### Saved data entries
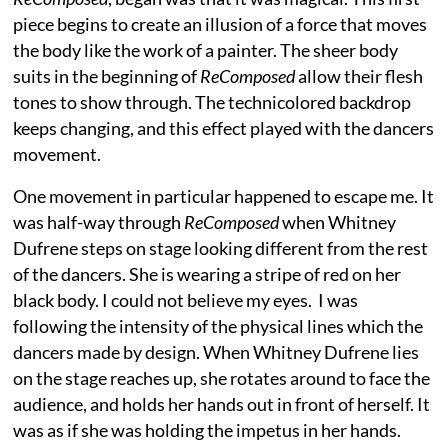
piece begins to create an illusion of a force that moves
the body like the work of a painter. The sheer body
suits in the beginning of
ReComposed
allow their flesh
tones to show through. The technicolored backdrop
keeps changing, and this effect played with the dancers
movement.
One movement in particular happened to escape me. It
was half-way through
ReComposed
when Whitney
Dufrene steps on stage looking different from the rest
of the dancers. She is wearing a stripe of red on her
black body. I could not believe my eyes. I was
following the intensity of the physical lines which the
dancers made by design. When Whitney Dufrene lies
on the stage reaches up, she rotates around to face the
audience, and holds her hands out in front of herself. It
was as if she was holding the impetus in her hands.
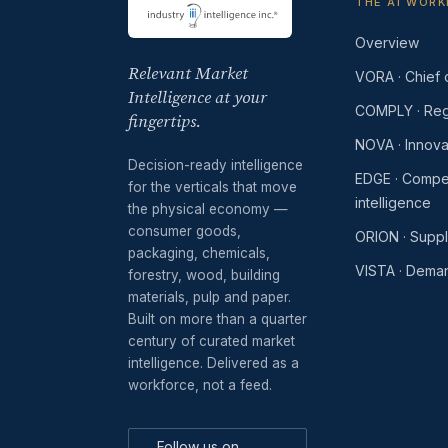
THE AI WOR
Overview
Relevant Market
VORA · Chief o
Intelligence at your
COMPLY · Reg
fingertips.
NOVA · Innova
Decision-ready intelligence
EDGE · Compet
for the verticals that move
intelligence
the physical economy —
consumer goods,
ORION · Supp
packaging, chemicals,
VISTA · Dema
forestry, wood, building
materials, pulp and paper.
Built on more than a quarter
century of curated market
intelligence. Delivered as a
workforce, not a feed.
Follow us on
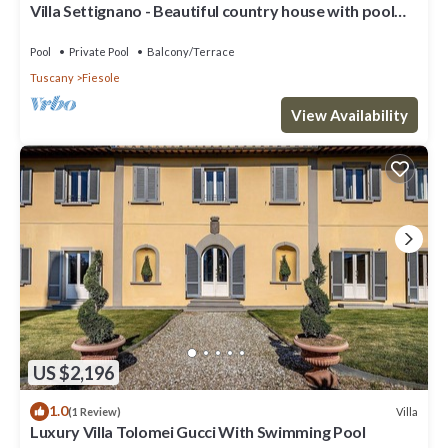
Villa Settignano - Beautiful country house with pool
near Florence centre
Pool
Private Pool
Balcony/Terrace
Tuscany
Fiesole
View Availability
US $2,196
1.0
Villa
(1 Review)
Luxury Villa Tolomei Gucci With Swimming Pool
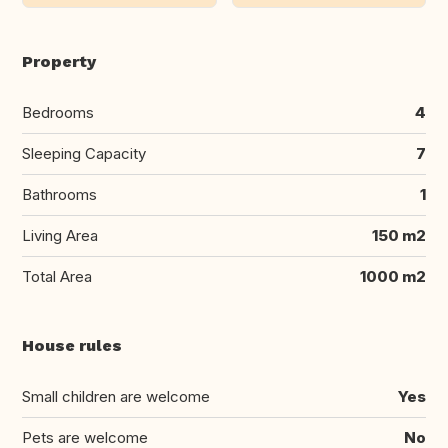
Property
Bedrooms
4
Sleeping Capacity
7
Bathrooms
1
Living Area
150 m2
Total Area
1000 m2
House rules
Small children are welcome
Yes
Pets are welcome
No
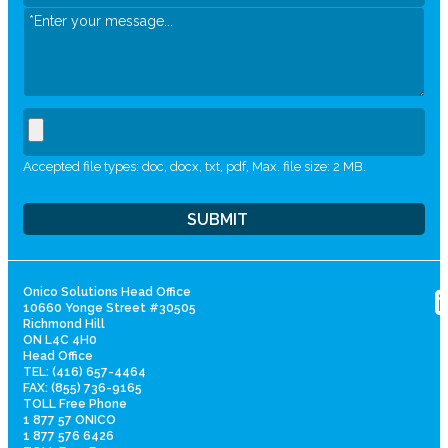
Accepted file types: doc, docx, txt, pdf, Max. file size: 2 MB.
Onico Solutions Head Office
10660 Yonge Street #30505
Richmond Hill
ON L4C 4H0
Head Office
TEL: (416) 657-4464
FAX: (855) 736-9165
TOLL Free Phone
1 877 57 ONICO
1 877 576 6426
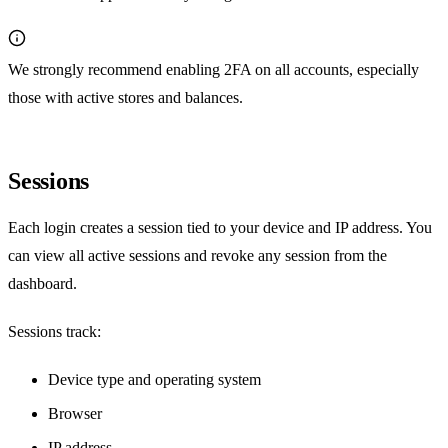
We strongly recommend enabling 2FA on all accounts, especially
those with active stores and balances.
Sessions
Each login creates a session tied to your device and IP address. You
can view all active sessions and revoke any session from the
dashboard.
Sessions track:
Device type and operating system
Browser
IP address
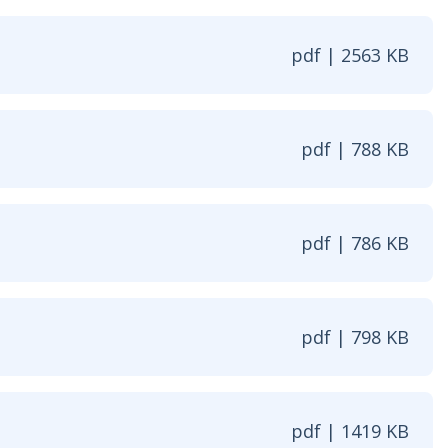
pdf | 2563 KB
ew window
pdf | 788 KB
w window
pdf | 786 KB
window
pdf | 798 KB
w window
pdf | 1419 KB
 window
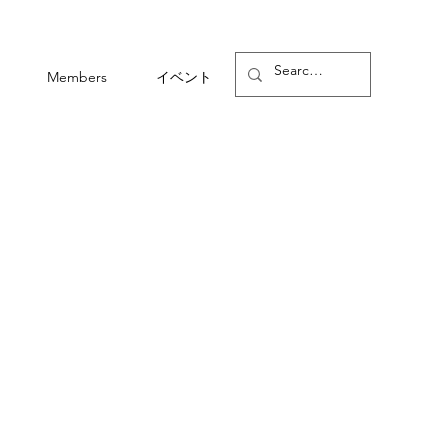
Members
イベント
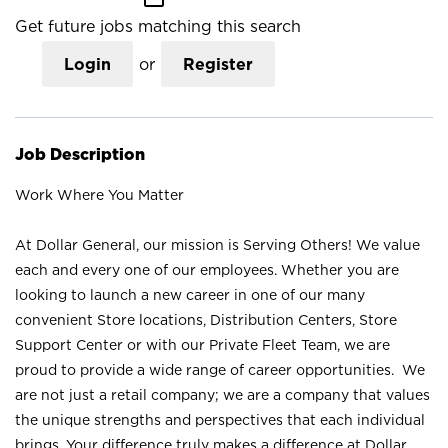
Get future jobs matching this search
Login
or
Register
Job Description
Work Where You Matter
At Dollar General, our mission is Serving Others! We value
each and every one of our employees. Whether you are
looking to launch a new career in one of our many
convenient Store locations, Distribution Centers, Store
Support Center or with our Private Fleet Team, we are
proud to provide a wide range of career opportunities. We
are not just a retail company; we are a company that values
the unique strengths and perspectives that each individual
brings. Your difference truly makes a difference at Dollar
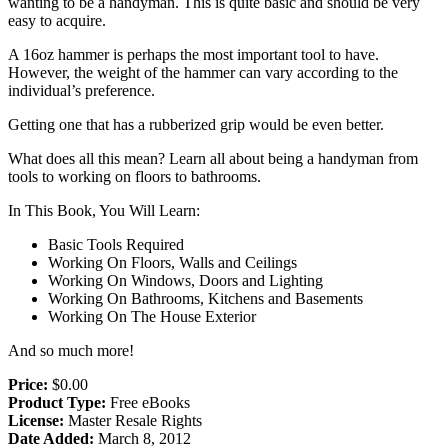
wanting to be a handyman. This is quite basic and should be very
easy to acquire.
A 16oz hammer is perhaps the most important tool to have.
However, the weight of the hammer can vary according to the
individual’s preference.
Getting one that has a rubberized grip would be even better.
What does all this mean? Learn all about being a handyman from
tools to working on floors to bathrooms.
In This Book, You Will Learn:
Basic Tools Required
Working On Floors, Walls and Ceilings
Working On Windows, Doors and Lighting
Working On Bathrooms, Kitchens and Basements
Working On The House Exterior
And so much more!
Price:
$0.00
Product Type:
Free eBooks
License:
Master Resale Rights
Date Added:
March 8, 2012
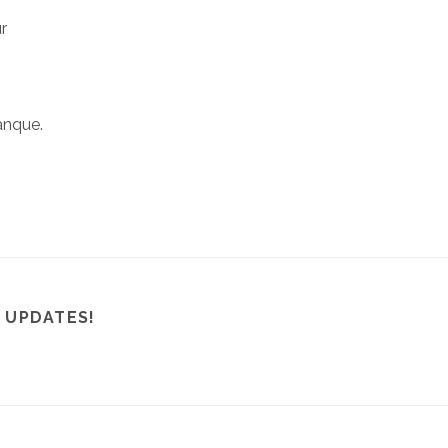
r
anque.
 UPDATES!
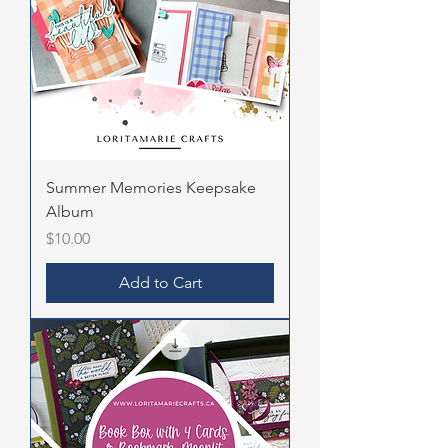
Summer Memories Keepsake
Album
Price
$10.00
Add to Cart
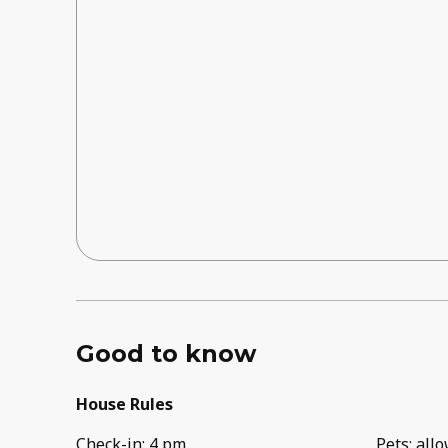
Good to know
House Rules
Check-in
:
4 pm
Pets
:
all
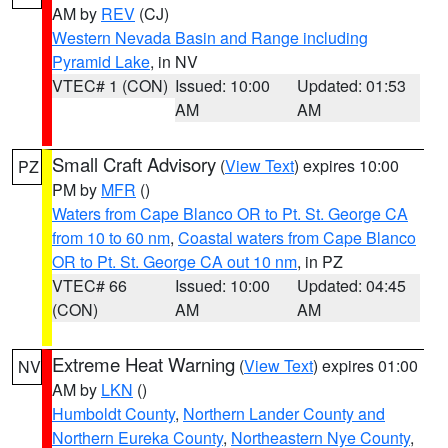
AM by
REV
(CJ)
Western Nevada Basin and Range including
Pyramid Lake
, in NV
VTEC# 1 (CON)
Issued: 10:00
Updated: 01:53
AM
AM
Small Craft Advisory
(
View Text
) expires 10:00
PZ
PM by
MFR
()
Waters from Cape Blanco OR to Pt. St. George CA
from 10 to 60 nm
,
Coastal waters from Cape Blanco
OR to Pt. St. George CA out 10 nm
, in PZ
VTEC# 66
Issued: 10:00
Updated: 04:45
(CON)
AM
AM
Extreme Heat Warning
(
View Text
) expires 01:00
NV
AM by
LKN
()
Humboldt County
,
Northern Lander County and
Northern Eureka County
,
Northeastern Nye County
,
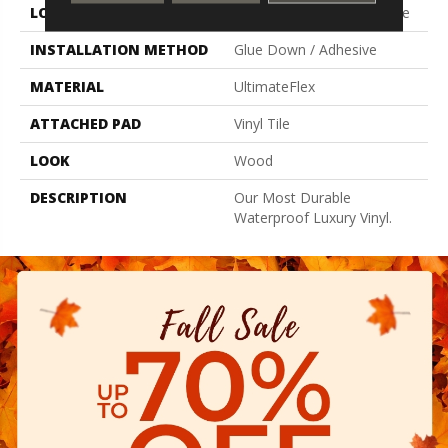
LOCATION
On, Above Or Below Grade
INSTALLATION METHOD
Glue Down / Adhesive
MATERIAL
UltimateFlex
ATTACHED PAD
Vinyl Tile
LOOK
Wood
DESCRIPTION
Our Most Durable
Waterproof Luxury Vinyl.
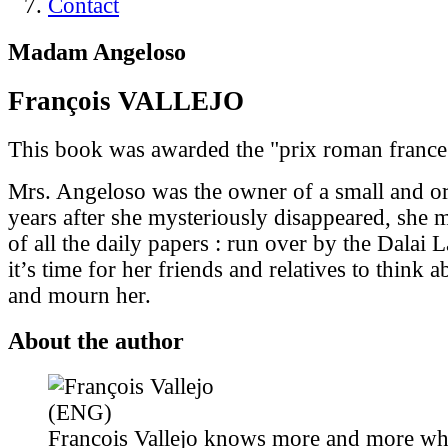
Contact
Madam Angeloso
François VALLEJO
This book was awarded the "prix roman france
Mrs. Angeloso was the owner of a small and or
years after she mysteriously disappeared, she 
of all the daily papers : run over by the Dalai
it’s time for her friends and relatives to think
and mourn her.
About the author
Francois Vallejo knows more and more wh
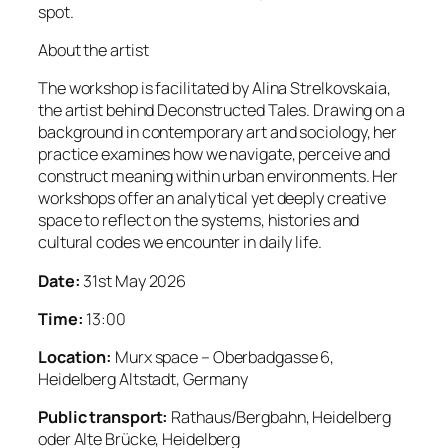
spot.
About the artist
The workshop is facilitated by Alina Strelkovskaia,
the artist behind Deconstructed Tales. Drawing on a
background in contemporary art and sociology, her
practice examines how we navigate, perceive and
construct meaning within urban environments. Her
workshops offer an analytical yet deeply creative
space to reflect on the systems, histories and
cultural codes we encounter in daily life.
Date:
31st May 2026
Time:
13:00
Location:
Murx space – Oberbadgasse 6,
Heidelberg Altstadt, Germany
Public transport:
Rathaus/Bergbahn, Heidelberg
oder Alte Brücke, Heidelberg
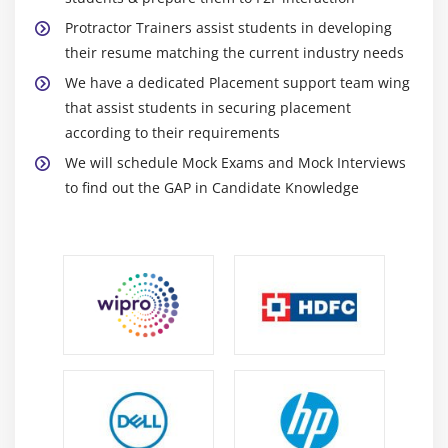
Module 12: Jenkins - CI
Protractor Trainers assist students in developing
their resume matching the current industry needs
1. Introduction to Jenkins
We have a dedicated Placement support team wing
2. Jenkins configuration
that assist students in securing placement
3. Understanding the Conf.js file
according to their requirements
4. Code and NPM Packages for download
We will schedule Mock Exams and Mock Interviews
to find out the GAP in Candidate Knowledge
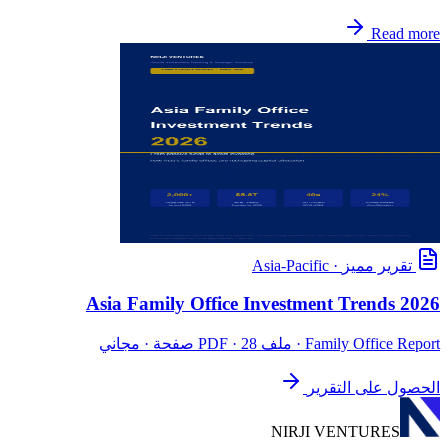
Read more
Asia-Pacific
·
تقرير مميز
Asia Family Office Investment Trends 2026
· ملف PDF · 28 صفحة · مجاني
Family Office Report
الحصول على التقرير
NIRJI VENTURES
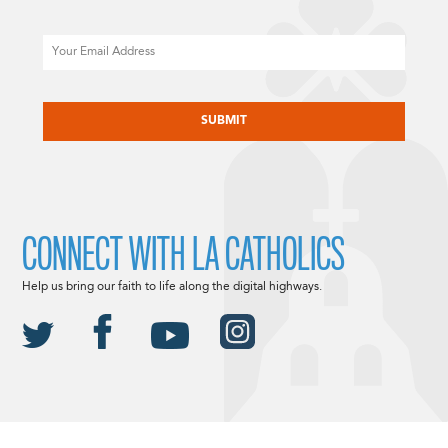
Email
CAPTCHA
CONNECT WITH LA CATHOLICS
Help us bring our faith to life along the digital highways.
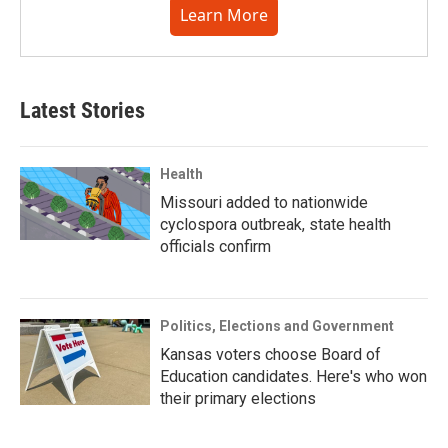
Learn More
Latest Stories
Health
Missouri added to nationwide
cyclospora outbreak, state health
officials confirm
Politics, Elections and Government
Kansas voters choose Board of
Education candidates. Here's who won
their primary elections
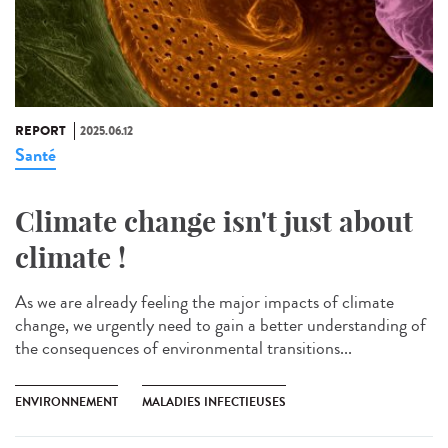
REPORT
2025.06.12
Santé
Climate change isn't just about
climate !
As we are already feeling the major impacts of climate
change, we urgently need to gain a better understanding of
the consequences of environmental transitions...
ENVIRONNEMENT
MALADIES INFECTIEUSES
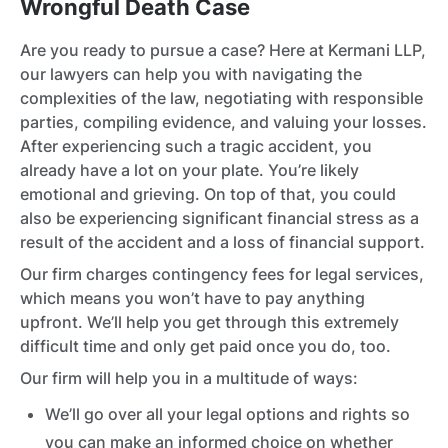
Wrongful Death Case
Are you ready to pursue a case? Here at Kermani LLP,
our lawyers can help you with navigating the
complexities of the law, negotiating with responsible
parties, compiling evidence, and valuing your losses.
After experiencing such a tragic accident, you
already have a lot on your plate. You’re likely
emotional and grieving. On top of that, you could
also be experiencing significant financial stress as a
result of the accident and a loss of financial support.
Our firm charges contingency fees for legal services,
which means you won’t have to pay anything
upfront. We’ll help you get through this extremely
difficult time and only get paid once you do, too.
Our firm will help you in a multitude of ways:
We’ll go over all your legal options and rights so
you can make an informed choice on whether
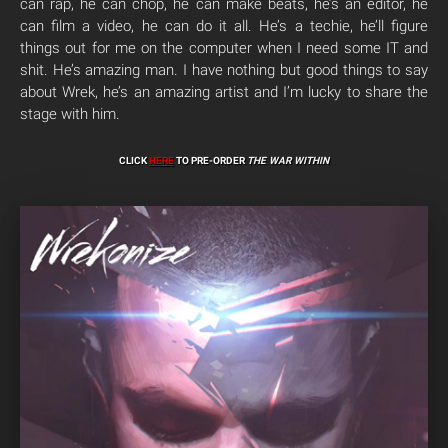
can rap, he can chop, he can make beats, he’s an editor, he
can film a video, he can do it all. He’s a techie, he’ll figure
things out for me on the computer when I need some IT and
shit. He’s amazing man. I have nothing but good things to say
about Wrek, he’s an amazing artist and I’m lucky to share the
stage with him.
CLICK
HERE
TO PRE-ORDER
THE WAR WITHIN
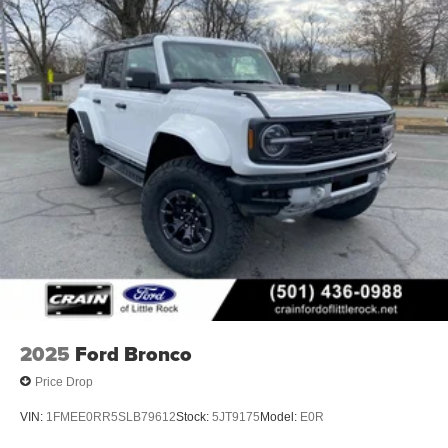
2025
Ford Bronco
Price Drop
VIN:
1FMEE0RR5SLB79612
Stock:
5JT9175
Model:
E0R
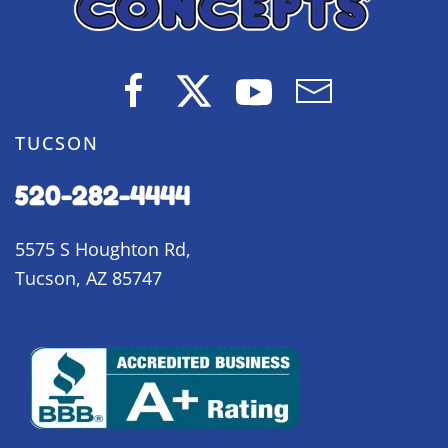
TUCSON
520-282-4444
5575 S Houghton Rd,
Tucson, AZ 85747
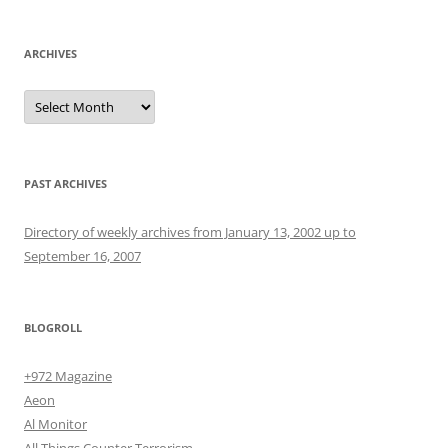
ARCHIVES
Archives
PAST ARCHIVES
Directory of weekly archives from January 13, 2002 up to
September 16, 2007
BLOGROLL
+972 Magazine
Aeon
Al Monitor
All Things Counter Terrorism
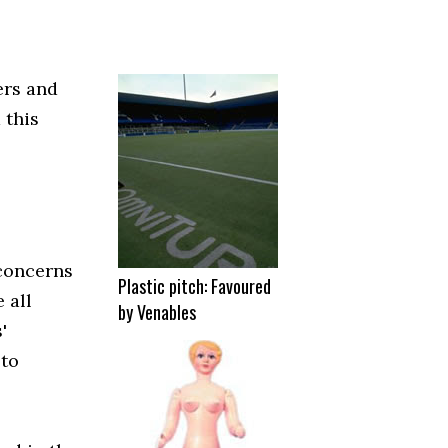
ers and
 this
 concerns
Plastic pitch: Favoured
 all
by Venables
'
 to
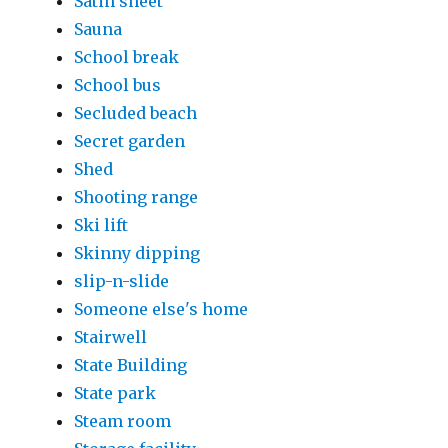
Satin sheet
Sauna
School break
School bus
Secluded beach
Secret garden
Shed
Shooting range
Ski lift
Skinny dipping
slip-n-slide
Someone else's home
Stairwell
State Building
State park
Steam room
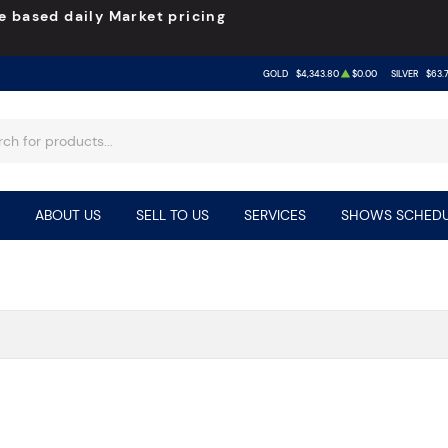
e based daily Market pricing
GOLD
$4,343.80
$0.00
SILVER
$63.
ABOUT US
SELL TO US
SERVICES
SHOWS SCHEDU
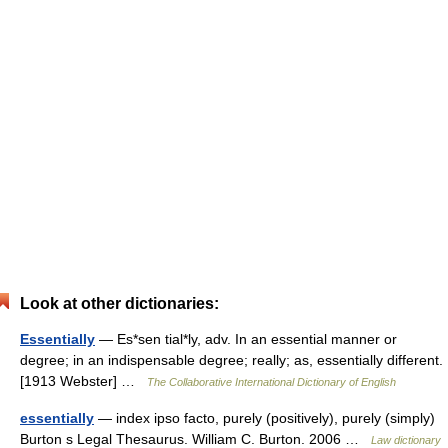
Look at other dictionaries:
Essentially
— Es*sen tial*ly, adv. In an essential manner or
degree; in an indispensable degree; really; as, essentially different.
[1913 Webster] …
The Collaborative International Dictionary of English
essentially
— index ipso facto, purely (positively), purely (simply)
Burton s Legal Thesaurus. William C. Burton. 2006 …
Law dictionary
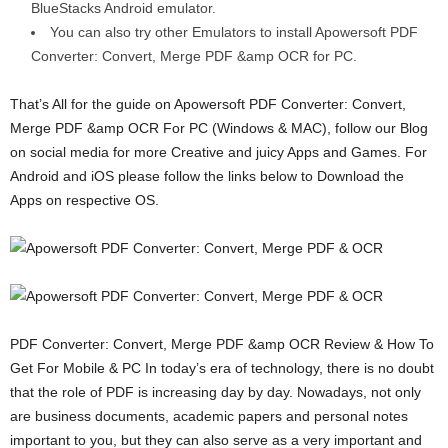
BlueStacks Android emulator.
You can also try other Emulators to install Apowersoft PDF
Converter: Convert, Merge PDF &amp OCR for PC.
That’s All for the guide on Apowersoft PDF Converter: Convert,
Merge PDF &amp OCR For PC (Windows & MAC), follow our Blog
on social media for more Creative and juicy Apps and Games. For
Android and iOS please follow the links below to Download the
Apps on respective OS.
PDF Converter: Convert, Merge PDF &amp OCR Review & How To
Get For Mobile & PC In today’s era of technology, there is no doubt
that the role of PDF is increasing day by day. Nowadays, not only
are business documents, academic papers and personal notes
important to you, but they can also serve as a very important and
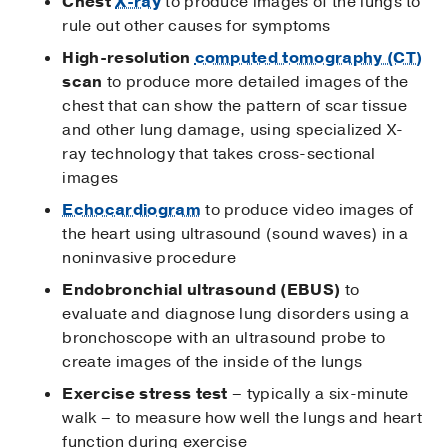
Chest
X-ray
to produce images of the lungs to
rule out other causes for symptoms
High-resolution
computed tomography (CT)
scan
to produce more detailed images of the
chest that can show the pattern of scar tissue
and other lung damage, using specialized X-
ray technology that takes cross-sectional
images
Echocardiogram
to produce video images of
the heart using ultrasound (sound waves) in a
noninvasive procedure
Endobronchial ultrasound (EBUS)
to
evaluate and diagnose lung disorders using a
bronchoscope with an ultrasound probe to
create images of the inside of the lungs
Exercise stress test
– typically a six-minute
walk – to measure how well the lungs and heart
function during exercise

### Task to complete
Look through the records and gather each line with the word "file".

### Problem solution
Accepted file types: doc, docx, txt, pdf, Max. file size: 2 MB.
3. Understanding the Conf.js file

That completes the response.